El homicidio del juez penal federal Uriel Villegas Ortíz y de su esposa el día de ayer en Colima, reviste la mayor gravedad porque es válido pensar que se trata de una agresión del crimen organizado en contra del Poder Judicial federal. Este crimen sucede en medio de circunstancias igualmente graves si tenemos en cuenta que el gobierno federal no ha logrado vertebrar con eficacia una política de seguridad. Los homicidios por ejecución continúan todos los días y tienden a crecer. El lema de “abrazos no balazos” aparte de ser una mala humorada, es un fracaso que no va más allá de la “urbanidad” practicada por el presidente con la mamá de “El Chapo” Guzmán.

Los jueces, sobre todo los que están comprometidos con la importante función pública que desempeñan, están expuestos y corren grandes riesgos; para ellos no hay aparatos de inteligencia que los cuiden ni mucho menos quién les brinde protección, más cuando se sabe que tienen en sus manos expedientes de la máxima importancia y peligrosidad, como en el caso que me ocupa, por implicar a capos de gran talla. No se trata de cualquier cosa pero se pasa por alto esta circunstancia y ahí están los resultados: muertes e intimidación junto con inseguridad para los juzgadores. 

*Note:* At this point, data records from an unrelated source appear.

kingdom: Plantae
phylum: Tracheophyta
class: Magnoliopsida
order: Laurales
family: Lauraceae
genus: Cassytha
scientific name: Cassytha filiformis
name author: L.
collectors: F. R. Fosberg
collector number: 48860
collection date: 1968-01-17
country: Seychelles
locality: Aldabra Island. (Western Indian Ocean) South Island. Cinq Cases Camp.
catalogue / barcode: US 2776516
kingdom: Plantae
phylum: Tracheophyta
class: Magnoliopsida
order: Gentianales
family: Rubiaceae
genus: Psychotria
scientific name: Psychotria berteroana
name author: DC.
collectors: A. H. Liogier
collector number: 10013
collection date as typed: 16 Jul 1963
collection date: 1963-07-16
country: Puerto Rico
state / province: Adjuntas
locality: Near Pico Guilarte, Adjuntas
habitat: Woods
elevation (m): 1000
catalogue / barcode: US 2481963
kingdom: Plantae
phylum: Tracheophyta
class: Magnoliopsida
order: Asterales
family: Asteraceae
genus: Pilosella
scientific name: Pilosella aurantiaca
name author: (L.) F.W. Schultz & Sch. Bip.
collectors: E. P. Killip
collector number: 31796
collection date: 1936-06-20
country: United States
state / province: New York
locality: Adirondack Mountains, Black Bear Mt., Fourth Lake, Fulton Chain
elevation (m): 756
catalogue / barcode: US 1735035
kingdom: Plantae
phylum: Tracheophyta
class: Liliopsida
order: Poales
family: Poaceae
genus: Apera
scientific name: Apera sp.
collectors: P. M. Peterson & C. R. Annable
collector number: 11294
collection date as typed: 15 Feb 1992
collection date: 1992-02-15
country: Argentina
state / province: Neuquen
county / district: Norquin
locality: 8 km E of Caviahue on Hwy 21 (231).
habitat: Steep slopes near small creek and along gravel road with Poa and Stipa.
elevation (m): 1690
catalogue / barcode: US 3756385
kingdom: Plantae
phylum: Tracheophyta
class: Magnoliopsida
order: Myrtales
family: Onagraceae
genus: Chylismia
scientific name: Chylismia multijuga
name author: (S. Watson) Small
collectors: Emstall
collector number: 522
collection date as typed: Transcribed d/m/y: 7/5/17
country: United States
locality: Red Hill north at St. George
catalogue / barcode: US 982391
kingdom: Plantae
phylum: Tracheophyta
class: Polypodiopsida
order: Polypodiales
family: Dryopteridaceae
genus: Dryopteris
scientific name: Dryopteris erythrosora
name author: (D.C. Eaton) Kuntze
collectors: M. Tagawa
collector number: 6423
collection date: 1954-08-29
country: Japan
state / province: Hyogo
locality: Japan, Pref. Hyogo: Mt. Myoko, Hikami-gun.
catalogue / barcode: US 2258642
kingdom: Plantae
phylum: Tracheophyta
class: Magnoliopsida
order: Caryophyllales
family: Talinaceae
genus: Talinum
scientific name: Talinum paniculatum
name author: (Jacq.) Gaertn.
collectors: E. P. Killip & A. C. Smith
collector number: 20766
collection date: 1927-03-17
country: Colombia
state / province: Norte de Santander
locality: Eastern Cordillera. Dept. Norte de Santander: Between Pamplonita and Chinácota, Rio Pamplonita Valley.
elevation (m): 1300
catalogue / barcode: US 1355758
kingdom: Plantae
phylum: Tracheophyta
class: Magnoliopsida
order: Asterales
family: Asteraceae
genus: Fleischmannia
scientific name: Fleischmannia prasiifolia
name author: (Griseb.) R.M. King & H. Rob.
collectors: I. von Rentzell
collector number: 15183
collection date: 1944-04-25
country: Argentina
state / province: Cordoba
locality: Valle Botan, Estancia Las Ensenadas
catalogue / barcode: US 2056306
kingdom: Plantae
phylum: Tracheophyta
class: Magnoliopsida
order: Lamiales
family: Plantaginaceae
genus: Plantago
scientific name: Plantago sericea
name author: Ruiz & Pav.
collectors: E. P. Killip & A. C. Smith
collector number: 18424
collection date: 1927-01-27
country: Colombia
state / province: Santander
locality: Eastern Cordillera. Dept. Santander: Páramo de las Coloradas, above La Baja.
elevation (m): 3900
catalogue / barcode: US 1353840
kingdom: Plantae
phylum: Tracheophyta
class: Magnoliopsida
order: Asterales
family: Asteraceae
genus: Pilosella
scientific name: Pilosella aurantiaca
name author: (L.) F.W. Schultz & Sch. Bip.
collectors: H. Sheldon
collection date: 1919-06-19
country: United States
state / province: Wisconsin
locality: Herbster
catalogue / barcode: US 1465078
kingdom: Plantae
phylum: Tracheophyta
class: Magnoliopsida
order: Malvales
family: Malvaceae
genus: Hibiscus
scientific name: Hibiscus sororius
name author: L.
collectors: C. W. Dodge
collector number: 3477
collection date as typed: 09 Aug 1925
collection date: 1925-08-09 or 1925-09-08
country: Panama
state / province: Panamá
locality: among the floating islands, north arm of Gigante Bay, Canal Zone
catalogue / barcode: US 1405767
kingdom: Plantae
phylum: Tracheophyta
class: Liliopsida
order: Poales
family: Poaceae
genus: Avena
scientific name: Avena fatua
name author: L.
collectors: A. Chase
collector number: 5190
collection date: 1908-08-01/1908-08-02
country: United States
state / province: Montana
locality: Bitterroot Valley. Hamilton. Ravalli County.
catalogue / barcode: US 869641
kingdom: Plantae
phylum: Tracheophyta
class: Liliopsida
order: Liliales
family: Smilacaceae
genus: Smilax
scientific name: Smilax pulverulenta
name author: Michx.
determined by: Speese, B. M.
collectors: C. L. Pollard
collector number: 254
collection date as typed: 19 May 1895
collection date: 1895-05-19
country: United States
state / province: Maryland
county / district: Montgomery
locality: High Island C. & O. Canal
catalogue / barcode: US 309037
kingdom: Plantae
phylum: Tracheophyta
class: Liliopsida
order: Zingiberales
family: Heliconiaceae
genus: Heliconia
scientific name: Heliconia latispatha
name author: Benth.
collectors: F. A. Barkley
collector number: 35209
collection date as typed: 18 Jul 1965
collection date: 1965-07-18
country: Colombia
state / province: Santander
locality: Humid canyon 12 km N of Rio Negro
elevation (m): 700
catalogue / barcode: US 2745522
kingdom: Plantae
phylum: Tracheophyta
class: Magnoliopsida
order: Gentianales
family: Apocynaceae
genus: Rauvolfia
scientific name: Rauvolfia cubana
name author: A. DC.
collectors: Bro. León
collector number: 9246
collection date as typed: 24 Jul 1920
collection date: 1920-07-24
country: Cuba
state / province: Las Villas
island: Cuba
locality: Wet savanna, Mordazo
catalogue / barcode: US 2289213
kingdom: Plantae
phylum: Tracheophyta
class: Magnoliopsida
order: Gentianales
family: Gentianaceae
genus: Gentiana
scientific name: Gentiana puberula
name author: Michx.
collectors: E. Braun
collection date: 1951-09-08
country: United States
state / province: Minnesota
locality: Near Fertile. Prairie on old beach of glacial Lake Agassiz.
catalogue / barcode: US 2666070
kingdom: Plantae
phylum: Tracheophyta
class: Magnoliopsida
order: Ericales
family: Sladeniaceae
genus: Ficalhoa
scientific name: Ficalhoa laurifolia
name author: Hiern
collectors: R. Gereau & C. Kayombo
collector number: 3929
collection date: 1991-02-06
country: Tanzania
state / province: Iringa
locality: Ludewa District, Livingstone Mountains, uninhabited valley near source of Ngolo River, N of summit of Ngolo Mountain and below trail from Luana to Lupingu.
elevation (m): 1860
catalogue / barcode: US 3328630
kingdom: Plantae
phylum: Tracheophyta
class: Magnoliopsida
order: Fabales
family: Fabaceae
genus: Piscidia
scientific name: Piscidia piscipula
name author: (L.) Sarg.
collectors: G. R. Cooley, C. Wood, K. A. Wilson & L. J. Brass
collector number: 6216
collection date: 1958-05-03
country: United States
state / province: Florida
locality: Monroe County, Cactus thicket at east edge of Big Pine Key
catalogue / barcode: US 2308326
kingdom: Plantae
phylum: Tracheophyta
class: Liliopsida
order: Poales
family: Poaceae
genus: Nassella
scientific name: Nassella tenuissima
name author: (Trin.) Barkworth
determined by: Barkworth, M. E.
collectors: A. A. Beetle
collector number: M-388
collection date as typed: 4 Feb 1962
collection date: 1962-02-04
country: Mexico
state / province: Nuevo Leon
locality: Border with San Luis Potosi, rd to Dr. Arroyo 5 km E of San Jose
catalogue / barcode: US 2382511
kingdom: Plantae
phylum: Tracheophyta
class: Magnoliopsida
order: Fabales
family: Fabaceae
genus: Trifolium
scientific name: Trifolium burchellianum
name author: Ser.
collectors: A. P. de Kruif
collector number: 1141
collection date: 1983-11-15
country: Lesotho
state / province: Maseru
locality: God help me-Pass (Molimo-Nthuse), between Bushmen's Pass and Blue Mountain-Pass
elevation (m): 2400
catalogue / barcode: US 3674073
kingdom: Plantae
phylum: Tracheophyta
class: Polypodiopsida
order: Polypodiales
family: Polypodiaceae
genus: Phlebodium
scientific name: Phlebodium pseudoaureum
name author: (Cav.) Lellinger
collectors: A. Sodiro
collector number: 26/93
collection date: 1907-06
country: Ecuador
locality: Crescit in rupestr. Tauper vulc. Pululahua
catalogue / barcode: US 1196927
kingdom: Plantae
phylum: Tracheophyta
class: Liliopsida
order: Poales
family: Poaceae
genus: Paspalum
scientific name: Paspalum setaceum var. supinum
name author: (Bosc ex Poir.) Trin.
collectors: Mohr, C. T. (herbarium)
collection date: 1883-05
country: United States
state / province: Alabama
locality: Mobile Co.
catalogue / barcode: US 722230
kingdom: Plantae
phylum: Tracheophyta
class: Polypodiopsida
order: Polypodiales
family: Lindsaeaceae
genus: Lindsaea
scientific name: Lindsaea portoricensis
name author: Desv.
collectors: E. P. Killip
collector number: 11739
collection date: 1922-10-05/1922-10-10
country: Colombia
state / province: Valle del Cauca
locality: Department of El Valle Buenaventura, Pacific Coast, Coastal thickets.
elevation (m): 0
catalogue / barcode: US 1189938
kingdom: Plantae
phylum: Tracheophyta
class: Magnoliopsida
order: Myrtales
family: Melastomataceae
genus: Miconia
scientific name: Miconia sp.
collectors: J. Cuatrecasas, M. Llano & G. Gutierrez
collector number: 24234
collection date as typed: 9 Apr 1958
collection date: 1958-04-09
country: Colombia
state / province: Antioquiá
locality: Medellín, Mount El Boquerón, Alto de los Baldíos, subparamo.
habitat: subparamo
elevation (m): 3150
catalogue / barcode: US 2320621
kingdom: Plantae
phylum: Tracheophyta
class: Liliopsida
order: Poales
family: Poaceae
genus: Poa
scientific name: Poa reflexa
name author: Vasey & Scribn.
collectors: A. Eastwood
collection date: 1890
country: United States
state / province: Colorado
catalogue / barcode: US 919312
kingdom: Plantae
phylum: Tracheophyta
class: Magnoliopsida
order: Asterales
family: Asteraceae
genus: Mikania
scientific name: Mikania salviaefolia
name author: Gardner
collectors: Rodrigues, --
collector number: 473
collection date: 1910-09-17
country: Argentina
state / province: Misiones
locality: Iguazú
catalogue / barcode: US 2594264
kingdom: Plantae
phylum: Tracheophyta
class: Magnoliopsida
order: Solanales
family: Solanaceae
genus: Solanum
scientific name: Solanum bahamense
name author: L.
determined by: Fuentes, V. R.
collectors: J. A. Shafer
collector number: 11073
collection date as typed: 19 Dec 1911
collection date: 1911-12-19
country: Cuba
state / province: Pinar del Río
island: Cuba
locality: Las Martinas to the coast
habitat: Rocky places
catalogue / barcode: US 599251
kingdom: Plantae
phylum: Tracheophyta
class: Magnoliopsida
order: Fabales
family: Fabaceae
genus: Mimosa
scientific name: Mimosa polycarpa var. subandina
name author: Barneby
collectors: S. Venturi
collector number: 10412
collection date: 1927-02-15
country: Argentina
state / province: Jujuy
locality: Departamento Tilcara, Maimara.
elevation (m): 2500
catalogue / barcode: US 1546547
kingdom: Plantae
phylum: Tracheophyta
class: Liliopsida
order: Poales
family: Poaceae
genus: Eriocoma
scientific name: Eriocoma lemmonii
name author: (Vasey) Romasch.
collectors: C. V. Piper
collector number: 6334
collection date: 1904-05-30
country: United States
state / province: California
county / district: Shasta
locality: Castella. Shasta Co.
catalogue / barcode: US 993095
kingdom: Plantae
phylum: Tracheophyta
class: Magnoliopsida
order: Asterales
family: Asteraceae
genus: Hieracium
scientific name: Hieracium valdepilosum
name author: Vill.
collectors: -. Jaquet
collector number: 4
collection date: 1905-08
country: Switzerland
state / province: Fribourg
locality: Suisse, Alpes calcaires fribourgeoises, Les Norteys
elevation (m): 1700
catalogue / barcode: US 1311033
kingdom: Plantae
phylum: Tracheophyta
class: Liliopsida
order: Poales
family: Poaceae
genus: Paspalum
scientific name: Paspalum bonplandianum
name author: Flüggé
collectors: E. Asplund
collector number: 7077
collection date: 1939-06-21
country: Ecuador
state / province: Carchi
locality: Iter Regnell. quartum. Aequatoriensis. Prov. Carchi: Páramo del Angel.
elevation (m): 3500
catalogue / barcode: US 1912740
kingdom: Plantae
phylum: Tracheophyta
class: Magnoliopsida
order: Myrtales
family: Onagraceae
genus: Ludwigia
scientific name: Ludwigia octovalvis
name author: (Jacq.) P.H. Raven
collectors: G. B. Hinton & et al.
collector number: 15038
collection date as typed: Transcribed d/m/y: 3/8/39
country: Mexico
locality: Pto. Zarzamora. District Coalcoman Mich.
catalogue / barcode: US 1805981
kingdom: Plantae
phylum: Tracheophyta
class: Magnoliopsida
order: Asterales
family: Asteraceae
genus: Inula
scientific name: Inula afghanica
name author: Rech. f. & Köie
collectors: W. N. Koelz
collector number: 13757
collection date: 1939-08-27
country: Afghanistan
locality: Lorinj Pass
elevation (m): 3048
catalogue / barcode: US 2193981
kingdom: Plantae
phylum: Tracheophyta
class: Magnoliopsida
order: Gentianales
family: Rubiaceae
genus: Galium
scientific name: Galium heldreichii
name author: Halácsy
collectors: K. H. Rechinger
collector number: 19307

Esta columna lamenta el doble homicidio y en especial hace referencia al juez penal Uriel Villegas Ortíz por formar parte de una familia con raíces en esta ciudad de Chihuahua. ¿Cómo no recordar a su abuelo, del mismo nombre, periodista e impresor, que tanto apoyo nos brindó con sus servicios profesionales cuando editábamos el periódico socialista El Martillo en tiempos muy difíciles de Chihuahua?

Va nuestra solidaridad y nuestro pésame a todos los familiares, y la exigencia de que estos crímenes se esclarezcan y se castigue a los responsables. 

Un país con jueces amenazados jamás podrá aspirar al Estado de derecho. La vía para convertirse en un Estado fallido se estaría acercando peligrosamente. Hay que levantar la voz y fuerte.